## SELECTED EXTRACT
══════════════════════════════
But wait. If there is zero a difference between eating and not eating breakfast, does it matter at all? Well, yes. Just not the way you might have thought.

The Final Verdict

Breakfast is important, but not more so than lunch, dinner, and everything else you eat daily. It all matters. Because at the end of the day, the most important thing is calorie consumption. And everything you eat affects caloric intake. Calories are calories, and if you’re trying to improve your health and fitness, they are what matter most.

Eating breakfast and skipping breakfast are both effective. Fasting works well for me and it works well for several people who I coach, but that doesn’t mean it’s going to work best for you. In fitness, everything can work. The trick is finding what’s right for you. That’s where the magic happens, no matter when you eat breakfast.
══════════════════════════════
## PROVIDED MATERIAL
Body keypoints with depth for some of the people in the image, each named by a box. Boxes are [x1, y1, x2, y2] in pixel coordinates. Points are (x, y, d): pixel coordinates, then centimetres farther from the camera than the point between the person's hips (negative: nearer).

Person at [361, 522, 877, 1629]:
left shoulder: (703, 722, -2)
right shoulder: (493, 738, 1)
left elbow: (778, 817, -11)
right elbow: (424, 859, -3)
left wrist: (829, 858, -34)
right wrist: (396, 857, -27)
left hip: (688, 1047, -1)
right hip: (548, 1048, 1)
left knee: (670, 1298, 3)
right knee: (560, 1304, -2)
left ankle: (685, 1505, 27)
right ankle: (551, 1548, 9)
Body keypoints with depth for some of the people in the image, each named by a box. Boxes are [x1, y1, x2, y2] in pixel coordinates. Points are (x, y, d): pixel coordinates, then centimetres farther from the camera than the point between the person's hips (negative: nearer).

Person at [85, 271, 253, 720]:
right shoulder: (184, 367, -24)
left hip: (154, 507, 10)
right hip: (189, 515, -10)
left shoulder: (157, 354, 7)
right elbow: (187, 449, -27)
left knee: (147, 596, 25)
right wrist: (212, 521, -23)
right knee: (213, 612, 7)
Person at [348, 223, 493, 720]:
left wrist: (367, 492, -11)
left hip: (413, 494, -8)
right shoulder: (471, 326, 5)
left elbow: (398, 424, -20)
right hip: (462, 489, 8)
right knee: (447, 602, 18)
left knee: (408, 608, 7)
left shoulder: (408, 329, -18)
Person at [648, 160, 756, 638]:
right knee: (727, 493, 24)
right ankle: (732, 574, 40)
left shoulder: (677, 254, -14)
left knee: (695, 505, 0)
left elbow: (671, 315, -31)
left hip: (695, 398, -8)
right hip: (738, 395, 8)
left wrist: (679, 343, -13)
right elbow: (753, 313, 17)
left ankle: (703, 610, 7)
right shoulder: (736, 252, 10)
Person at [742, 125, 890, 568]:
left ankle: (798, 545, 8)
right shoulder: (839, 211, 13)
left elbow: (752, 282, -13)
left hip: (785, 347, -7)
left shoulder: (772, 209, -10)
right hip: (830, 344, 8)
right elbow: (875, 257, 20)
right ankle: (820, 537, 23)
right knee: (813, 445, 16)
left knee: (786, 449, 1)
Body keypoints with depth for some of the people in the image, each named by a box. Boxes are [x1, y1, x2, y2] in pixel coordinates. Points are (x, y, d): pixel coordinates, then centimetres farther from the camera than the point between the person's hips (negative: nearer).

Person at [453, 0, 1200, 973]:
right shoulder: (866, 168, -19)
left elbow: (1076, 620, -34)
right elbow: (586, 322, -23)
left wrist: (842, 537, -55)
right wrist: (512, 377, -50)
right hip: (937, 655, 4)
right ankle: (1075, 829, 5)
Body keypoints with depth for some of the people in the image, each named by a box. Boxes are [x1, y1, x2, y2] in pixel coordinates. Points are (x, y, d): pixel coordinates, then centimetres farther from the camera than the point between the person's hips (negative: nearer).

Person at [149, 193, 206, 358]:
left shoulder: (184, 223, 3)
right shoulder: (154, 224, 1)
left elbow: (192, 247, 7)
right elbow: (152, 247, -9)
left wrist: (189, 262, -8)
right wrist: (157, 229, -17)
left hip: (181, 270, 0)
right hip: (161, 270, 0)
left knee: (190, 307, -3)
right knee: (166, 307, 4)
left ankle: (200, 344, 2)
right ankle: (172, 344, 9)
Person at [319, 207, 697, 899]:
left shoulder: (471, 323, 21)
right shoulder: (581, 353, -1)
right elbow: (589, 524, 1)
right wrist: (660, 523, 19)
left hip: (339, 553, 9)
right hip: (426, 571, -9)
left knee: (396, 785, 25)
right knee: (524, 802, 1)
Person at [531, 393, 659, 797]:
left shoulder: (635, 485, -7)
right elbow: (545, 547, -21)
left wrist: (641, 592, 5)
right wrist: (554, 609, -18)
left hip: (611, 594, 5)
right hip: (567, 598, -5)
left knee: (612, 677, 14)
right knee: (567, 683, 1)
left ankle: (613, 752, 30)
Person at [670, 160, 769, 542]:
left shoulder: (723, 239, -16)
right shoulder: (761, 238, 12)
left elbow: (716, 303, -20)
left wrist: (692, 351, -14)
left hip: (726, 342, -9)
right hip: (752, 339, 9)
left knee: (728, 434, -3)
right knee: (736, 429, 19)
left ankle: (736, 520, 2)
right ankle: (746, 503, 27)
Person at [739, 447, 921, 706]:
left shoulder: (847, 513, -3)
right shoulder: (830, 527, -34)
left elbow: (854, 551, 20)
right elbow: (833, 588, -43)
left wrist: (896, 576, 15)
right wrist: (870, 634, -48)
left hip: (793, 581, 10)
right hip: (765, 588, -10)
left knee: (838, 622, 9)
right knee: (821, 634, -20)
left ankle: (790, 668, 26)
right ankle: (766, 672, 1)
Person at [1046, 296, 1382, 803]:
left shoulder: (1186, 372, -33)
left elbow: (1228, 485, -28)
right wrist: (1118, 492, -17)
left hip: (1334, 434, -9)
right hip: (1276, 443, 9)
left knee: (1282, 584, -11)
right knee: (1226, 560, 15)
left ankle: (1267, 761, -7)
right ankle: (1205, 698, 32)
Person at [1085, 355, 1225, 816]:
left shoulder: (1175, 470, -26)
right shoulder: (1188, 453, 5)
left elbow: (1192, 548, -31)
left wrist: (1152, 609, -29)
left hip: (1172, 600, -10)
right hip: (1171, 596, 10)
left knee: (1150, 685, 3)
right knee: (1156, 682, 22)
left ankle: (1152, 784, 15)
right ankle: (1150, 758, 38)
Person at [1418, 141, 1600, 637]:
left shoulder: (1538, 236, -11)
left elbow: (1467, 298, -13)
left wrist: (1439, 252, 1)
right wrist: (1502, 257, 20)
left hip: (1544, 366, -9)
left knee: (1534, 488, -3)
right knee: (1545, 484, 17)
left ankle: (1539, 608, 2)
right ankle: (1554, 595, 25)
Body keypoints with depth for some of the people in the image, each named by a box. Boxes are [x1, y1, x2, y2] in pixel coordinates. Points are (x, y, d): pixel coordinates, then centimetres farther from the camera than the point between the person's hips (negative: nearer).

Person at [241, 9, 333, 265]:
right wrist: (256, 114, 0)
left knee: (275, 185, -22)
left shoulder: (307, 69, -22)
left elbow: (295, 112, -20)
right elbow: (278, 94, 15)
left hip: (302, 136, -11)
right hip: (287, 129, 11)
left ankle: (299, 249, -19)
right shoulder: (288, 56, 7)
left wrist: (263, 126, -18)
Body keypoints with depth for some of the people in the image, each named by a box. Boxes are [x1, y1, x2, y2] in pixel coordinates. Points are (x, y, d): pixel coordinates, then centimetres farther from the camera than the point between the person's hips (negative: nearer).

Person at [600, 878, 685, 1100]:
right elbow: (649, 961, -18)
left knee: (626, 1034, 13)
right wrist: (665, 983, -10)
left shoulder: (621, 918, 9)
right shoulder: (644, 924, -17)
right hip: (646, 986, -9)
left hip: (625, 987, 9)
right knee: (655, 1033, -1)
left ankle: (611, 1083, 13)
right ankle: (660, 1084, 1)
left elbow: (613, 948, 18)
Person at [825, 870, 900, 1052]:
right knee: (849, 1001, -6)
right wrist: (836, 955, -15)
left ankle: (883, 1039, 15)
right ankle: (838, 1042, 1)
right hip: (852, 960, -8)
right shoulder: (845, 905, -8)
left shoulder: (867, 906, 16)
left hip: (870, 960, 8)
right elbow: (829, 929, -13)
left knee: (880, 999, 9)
══════════════════════════════
## WHAT THIS EXERCISE ASKS
**A.** List every meal the breakfast passage names.
**B.** Please state what the breakfast passage calls the most important thing at the end of the day.
The records are separate material and don't relate to the breakfast passage.

## COMPLETED EXERCISE
**A.** Breakfast, lunch, dinner

**B.** Calorie consumption